Choosing a model for the problem. In this case it is `DecisionTree` algorithm from Scikit Learn.

In [None]:
model = DecisionTreeClassifier()
model.fit(X,y)

## Train a model

This model is already trained on `DecisionTree` algorithm.

## Make Predictions

In [45]:
# Checking for 21 year male and 22 year female

prediction = model.predict([ [21,1], [22,0] ])

prediction



array(['Electronic', 'Classical'], dtype=object)

## Calculating Model accuracy

In [40]:
from sklearn.model_selection import train_test_split
from sklearn.metrics import accuracy_score

# Spliting data into training (80%) and testing (20%)
X_train, X_test, y_train, y_test = train_test_split(X, y, test_size=0.2)

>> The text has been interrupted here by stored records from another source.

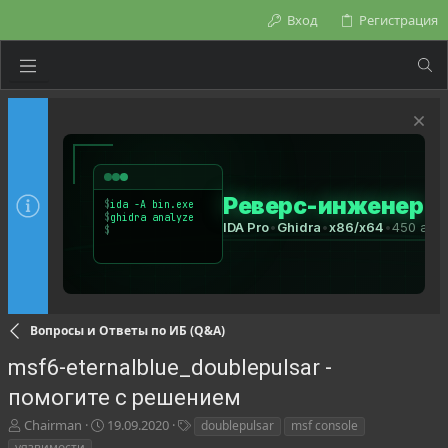
Вход
Регистрация
Вопросы и Ответы по ИБ (Q&A)
msf6-eternalblue_doublepulsar -
помогите с решением
А
Д
Т
Chairman
19.09.2020
doublepulsar
msf console
в
а
е
уязвимости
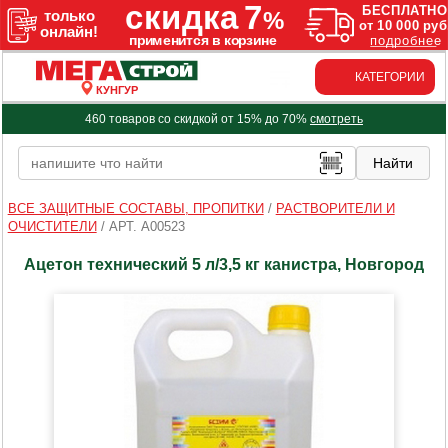
КАТЕГОРИИ
КУНГУР
460 товаров со скидкой от 15% до 70%
смотреть
ВСЕ ЗАЩИТНЫЕ СОСТАВЫ, ПРОПИТКИ
/
РАСТВОРИТЕЛИ И
ОЧИСТИТЕЛИ
/
АРТ. A00523
Ацетон технический 5 л/3,5 кг канистра, Новгород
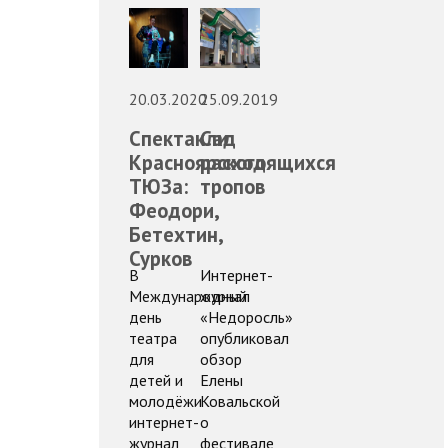
20.03.2020
25.09.2019
Спектакли
Сад
Красноярского
расходящихся
ТЮЗа:
тропов
Феодори,
Бетехтин,
Сурков
В
Интернет-
Международный
журнал
день
«Недоросль»
театра
опубликовал
для
обзор
детей и
Елены
молодёжи
Ковальской
интернет-
о
журнал
фестивале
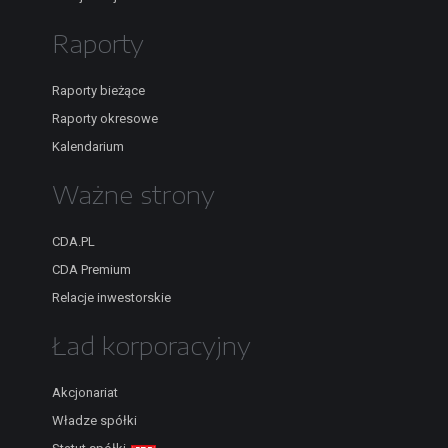
Raporty
Raporty bieżące
Raporty okresowe
Kalendarium
Ważne strony
CDA.PL
CDA Premium
Relacje inwestorskie
Ład korporacyjny
Akcjonariat
Władze spółki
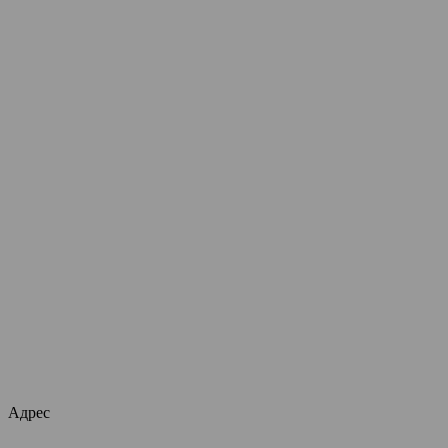
Адрес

# X_train, X_test are the input sets for training & testing
# y_train, y_test are the output sets

# passing only the training data set
model.fit(X_train, y_train)

# Passing testing data set
predictions = model.predict(X_test)

# Calculating accuracy score
score = accuracy_score(y_test, predictions)

score

0.0

## Persisting Models

In [43]:
import joblib

# Persisting the model
joblib.dump(model,'music_recommender.joblib')

['music_recommender.joblib']

In [47]:
# loading the persisted model
model = joblib.load('/content/music_recommender.joblib')

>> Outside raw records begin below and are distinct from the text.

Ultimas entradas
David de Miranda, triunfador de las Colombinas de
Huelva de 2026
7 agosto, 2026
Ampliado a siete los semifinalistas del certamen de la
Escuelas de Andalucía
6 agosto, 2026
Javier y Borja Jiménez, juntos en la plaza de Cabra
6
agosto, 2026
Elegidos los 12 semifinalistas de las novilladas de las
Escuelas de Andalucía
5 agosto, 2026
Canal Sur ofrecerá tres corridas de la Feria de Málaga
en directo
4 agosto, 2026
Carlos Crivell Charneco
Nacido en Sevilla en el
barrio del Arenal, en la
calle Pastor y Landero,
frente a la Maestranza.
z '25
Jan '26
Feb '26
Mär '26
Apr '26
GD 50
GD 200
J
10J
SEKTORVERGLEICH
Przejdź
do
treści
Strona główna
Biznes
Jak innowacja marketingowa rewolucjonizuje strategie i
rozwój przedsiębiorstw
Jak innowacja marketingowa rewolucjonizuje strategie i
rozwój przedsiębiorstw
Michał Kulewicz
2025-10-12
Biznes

# calculating predictions based on loaded model
prediction = model.predict([ [21,1], [22,0] ])

prediction



array(['Electronic', 'Classical'], dtype=object)

# Visualizing Decision trees

In [51]:
from sklearn import tree

tree.export_graphviz(
    model,
    out_file='music_recommender.dot',
    feature_names=['age','gender'],
    class_names=sorted(y.unique()),
    label='all',
    rounded = True,
    filled = True
    )

Visualizing Decision Tree and the ouput file is `music_recommender.dot`.

## function arguments explanation
- `out_file` the output file.

- `feature_names=['age','gender']` Add age and gender in dot output.

`class_names=sorted(y.unique())` Sorted Unique genre values (music type)

- `label='all'` Display the labels to each box

- `rounded = True` Display boxes in round shape

- `filled = True` fill each box with color.